I'm trying to solve this problem from my group theory course:
Given $G$ finite group generated by two different order $2$ elements. Prove that $G\cong \mathbb{Z}_2^2$ or $G\cong D_n$ for some $n\geq 3$ (being $D_n$ the dihedral group of degree $n$).
The first part is easy, since if I consider $a,b$ these two different order $2$ elements, and suppose $G$ abelian, then I get $$G=\{1,a,b,ab\},$$ and obviously this is isomorphic to $\mathbb{Z}_2^2$.
I'm having trouble with the second part. I understand the idea of two different reflections from $D_n$ generating the whole $D_n$, but I don't know how to prove it. I know that $$D_n\cong\mathbb{Z}_n\rtimes_\phi \mathbb{Z}_2$$ for $\phi$ verifying that $\phi(\bar0)=id$ and $\phi(\bar1)$ being the inversion (correct me if I'm wrong), but I don't know if this is even useful here or how to use it in that case. How can I prove this? Any help will be appreciated, thanks in advance.
There are, of course, infinitely many different possibilities for the value of $n$. So the first thing one has to do is to specify which particular $n$ is the correct one.
For this purpose, it helps to have some knowledge of the finite dihedral group $D_n$, starting with this presentation: $$D_n = \langle \alpha,\beta \mid \alpha^2 = \beta^2 = (\alpha \beta)^n = \text{Id} \rangle $$ Furthermore, it helps to know that $n$ is, actually, equal to the order of $\alpha\beta$ in $D_n$.
With that in mind, using that your given group $G$ is finite, it follows that its element $ab$ has finite order; let $n$ be the order of $ab$.
At this point, you can now deduce the existence of a surjective homomorphism $\phi : D_n \to G$, given by the formula $\phi(\alpha)=a$, $\phi(\beta)=b$.
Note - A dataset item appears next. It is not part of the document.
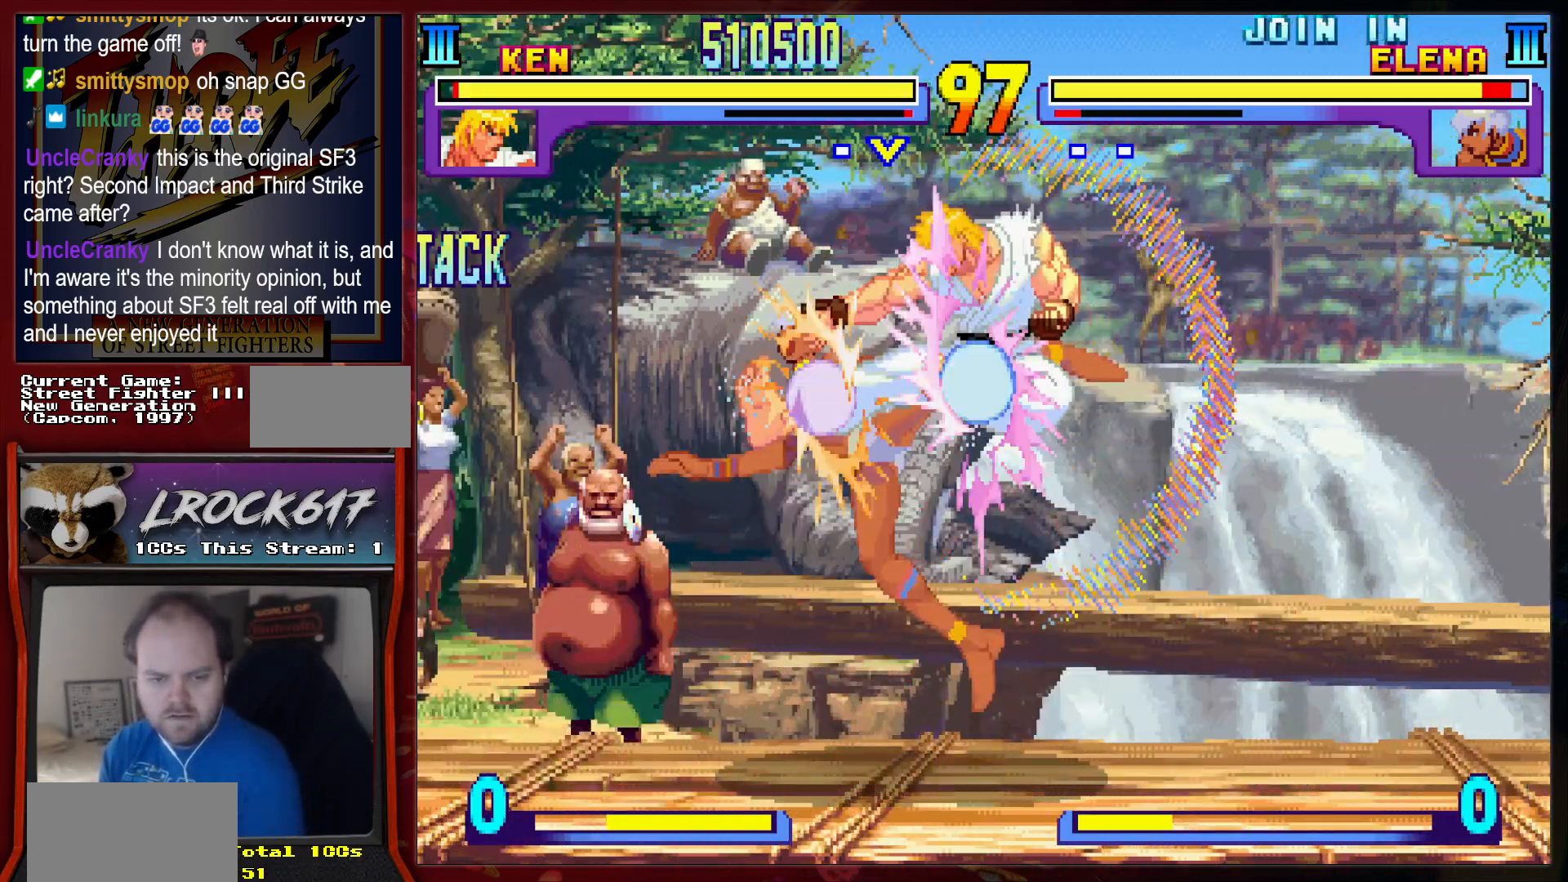
{"buttons": [], "left_stick": "left", "events": [[100, "left_stick", "down"], [167, "R2", "down"], [267, "R2", "up"], [267, "left_stick", "right"], [333, "left_stick", "center"], [467, "left_stick", "left"]]}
The last thing left to do is to prove that $\phi$ is injective. We know that $\text{kernel}(\phi)$ contains neither $\alpha$ nor $\beta$ (since $a$ and $b$ are nontrivial), nor any element conjugate to $\alpha$ or to $\beta$ (since $\text{kernel}(\phi)$ is normal), nor $(\alpha\beta)^k$ when $1 \le k < n$ (since $ab$ has order $n \ge 2$). That is, in fact, the complete list of all nontrivial elements of the group $D_n$. Thus $\text{kernel}(\phi)$ is trivial, so $\phi$ is injective.